■ Exercise details ■
Reproduce the entries below exactly, but only from the line containing "EE DEMANDS MINISTER MOTSHEKGA RELEASE" to the line containing "Address: 145 E 15th St, New York, NY", inclusive.

[Records drawn from a dataset]
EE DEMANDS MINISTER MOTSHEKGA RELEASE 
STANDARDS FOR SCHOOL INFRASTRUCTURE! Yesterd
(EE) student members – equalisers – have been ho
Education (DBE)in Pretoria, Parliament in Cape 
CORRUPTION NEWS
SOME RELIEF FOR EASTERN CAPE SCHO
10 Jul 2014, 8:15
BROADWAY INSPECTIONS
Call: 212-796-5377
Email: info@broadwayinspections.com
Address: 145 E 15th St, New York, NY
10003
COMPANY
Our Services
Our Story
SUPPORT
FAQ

--

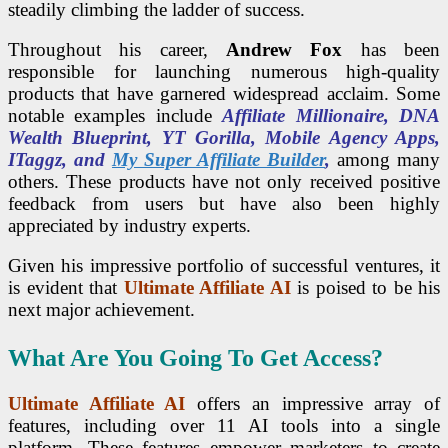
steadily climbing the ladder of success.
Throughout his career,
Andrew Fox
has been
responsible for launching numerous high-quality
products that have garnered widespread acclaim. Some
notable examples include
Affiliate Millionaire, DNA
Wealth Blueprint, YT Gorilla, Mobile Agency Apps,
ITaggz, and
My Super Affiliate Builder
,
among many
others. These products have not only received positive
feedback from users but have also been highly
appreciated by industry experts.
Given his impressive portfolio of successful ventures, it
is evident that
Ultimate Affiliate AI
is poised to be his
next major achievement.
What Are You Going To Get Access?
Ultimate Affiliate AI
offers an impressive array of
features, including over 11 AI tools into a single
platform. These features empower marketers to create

--

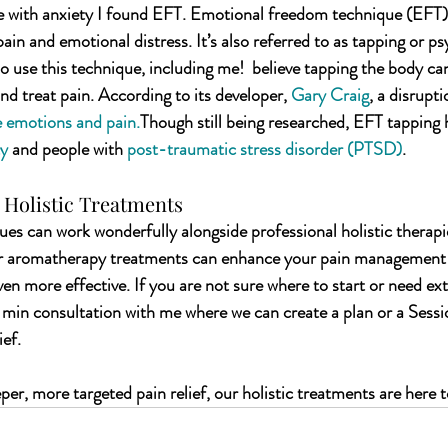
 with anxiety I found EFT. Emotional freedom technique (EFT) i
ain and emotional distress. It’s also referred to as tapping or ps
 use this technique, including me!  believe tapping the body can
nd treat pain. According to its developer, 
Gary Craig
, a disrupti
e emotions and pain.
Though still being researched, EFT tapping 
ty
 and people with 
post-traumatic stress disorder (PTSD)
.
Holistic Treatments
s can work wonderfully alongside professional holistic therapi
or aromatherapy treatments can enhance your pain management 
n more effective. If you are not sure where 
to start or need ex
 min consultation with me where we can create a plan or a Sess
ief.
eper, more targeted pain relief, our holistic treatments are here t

■ Task solution ■
EE DEMANDS MINISTER MOTSHEKGA RELEASE 
STANDARDS FOR SCHOOL INFRASTRUCTURE! Yesterd
(EE) student members – equalisers – have been ho
Education (DBE)in Pretoria, Parliament in Cape 
CORRUPTION NEWS
SOME RELIEF FOR EASTERN CAPE SCHO
10 Jul 2014, 8:15
BROADWAY INSPECTIONS
Call: 212-796-5377
Email: info@broadwayinspections.com
Address: 145 E 15th St, New York, NY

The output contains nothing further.